#### Exercise brief
Examine each line of the data, and copy the ones containing "revenues".

#### Extracted entries
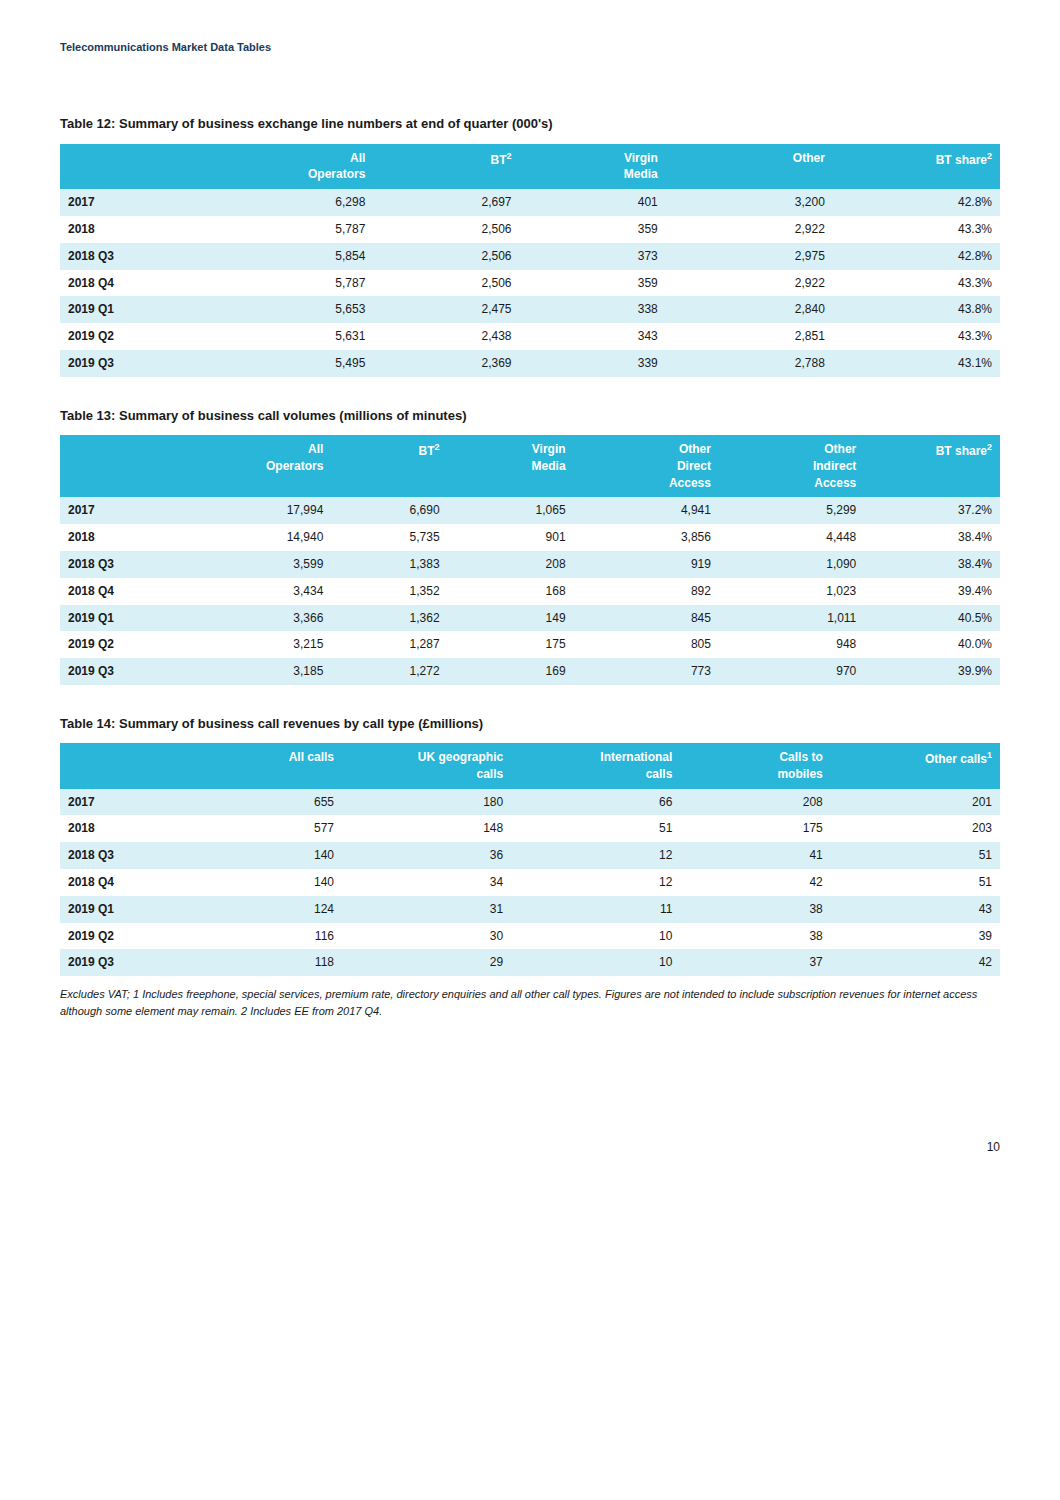Telecommunications Market Data Tables
Table 12: Summary of business exchange line numbers at end of quarter (000's)
| | All Operators | BT 2 | Virgin Media | Other | BT share 2 |
| --- | --- | --- | --- | --- | --- |
| 2017 | 6,298 | 2,697 | 401 | 3,200 | 42.8% |
| 2018 | 5,787 | 2,506 | 359 | 2,922 | 43.3% |
| 2018 Q3 | 5,854 | 2,506 | 373 | 2,975 | 42.8% |
| 2018 Q4 | 5,787 | 2,506 | 359 | 2,922 | 43.3% |
| 2019 Q1 | 5,653 | 2,475 | 338 | 2,840 | 43.8% |
| 2019 Q2 | 5,631 | 2,438 | 343 | 2,851 | 43.3% |
| 2019 Q3 | 5,495 | 2,369 | 339 | 2,788 | 43.1% |
Table 13: Summary of business call volumes (millions of minutes)
| | All Operators | BT 2 | Virgin Media | Other Direct Access | Other Indirect Access | BT share 2 |
| --- | --- | --- | --- | --- | --- | --- |
| 2017 | 17,994 | 6,690 | 1,065 | 4,941 | 5,299 | 37.2% |
| 2018 | 14,940 | 5,735 | 901 | 3,856 | 4,448 | 38.4% |
| 2018 Q3 | 3,599 | 1,383 | 208 | 919 | 1,090 | 38.4% |
| 2018 Q4 | 3,434 | 1,352 | 168 | 892 | 1,023 | 39.4% |
| 2019 Q1 | 3,366 | 1,362 | 149 | 845 | 1,011 | 40.5% |
| 2019 Q2 | 3,215 | 1,287 | 175 | 805 | 948 | 40.0% |
| 2019 Q3 | 3,185 | 1,272 | 169 | 773 | 970 | 39.9% |
Table 14: Summary of business call revenues by call type (£millions)
| | All calls | UK geographic calls | International calls | Calls to mobiles | Other calls 1 |
| --- | --- | --- | --- | --- | --- |
| 2017 | 655 | 180 | 66 | 208 | 201 |
| 2018 | 577 | 148 | 51 | 175 | 203 |
| 2018 Q3 | 140 | 36 | 12 | 41 | 51 |
| 2018 Q4 | 140 | 34 | 12 | 42 | 51 |
| 2019 Q1 | 124 | 31 | 11 | 38 | 43 |
| 2019 Q2 | 116 | 30 | 10 | 38 | 39 |
| 2019 Q3 | 118 | 29 | 10 | 37 | 42 |
Excludes VAT; 1 Includes freephone, special services, premium rate, directory enquiries and all other call types. Figures are not intended to include subscription revenues for internet access although some element may remain. 2 Includes EE from 2017 Q4.
10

#### Finished exercise
Table 14: Summary of business call revenues by call type (£millions)
Excludes VAT; 1 Includes freephone, special services, premium rate, directory enquiries and all other call types. Figures are not intended to include subscription revenues for internet access although some element may remain. 2 Includes EE from 2017 Q4.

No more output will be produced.